My recent experience with vinyl planks

Because of my nearly-new job, I needed home-office space in a hurry and without spending a lot. A few weeks ago I spotted some stick-down vinyl planks at my local Lowe’s store, sold under the Style Selections brand and priced at 98 or 99 cents per square foot, so I picked some up.

For the money, I think they’re very good.

The nice thing about planks, as opposed to tiles, is that you can get away with an occasional gap in them. I have real wood floors in several rooms, and believe me, those 50-year-old floors have an occasional gap too.

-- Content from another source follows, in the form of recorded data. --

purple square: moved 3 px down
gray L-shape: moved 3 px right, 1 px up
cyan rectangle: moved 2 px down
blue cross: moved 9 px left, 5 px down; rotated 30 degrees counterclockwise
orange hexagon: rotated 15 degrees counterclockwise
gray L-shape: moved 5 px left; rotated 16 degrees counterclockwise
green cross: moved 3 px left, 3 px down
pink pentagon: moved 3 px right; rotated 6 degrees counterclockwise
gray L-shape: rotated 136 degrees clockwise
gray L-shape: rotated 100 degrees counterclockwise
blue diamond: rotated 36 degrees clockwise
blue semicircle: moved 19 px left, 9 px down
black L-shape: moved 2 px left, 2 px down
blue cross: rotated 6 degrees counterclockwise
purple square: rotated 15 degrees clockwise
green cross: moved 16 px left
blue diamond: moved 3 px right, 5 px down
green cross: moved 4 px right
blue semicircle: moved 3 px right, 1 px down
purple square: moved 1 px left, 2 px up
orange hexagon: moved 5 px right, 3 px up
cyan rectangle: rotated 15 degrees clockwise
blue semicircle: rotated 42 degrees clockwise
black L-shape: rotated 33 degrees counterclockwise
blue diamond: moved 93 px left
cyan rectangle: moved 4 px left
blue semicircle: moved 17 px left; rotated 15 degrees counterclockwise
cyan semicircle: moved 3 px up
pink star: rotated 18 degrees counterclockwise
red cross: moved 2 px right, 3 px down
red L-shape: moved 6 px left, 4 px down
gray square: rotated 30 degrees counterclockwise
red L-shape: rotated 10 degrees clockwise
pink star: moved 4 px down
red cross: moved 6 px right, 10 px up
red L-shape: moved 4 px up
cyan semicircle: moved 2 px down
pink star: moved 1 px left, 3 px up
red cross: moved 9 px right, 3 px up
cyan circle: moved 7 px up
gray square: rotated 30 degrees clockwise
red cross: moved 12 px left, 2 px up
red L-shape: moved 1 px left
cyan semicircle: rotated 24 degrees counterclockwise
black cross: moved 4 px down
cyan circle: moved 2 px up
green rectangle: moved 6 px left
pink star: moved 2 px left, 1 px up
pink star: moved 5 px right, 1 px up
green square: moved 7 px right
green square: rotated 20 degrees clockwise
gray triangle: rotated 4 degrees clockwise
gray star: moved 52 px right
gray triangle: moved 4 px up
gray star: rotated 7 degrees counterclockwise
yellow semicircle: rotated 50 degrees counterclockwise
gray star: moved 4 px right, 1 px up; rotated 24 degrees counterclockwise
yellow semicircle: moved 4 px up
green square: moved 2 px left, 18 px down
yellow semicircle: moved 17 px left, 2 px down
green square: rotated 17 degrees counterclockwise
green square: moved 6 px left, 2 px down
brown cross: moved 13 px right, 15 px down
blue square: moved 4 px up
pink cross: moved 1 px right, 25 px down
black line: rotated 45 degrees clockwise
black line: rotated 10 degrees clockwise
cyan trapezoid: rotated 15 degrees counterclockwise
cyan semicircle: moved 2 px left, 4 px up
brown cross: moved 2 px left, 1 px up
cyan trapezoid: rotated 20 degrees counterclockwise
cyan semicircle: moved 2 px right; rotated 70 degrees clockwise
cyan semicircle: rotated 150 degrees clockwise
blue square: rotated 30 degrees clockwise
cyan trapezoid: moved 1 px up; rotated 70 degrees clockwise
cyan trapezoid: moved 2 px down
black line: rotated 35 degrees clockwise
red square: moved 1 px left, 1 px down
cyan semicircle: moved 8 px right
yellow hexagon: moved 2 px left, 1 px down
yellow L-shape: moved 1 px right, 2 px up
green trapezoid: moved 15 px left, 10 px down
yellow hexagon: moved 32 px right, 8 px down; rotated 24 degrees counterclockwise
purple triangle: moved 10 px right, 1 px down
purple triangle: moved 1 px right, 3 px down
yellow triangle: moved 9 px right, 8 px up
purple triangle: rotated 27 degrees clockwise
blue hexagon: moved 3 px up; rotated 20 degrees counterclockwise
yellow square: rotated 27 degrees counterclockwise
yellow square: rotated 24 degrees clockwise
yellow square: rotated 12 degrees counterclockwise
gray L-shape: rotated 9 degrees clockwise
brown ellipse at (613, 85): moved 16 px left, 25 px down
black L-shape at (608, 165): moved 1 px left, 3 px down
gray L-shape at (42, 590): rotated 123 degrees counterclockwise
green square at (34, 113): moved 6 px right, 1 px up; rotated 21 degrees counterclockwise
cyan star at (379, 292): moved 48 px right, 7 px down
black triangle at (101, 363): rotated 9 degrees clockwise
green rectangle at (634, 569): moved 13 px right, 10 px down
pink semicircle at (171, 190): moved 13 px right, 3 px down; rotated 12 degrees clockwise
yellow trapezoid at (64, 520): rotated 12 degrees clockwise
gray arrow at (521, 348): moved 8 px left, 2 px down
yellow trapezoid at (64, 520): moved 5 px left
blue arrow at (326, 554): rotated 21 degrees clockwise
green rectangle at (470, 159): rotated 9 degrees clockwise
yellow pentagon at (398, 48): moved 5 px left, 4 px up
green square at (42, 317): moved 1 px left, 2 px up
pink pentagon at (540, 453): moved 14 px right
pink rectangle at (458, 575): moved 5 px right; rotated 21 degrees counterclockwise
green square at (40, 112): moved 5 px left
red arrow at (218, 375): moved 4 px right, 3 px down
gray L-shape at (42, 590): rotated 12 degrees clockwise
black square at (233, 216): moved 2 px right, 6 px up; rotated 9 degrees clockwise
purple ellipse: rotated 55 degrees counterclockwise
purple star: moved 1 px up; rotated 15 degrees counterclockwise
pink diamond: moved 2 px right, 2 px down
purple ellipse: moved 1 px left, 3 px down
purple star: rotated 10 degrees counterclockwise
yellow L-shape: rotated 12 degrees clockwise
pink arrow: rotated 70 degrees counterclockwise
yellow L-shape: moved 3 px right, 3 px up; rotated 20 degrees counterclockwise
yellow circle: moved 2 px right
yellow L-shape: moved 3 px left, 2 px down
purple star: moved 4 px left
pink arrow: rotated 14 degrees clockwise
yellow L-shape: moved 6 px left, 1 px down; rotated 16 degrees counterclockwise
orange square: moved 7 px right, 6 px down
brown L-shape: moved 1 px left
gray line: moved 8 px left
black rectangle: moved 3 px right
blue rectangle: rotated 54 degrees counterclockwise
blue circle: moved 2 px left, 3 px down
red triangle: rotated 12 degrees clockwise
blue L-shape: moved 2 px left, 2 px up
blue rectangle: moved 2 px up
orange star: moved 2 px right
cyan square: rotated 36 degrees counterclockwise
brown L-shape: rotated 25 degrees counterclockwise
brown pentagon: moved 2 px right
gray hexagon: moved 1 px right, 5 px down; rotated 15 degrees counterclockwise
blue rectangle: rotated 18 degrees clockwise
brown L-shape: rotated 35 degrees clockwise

I bought a box of roughcut oak and two boxes of golden oak. Mixing them up helped break up the repetition. Roughcut pieces look a bit faded and worn next to the goldens, but on my real floors, I have the same thing going on. Not every board took the stain uniformly, and after three families grew up in this house, some boards took more abuse than others.

One thing I wish I’d done is open up all of the boxes and sort the planks. Each box was prone to repeat one pattern that had a knothole in a particularly obvious place, and if I’d sorted those particular planks out, it would have made mixing them up throughout the room much easier.

The golden oak boxes were heavier on the grains and lighter on the knots, making them less prone to obvious repeats.

For some reason I couldn’t source a floor roller locally, but I got one from Amazon. It cost as much as a box of planks, but I’ll use it again.

One thing I don’t regret doing is buying a quart of Armstrong vinyl adhesive. I spread a thin layer with a 3″ paintbrush, then when a line of it was dry enough to be tacky, I’d stick a row of planks down on it. My experience is still fairly limited, but the biggest problem I’ve seen with off-brand vinyl is the adhesive. The surface holds up fine, but the tiles shift around more than they should, or worse yet, come up at the corners. I had Armstrong tiles in my entryway that were installed in the late 1970s–based on the bits of newspaper I found on their undersides– and they only started to fail a year ago.

I’m not sure these planks will last 35 years, but they’ll do for now, and the price was right.

Oh–and using the adhesive, I was able to lay 15-20 square feet per hour.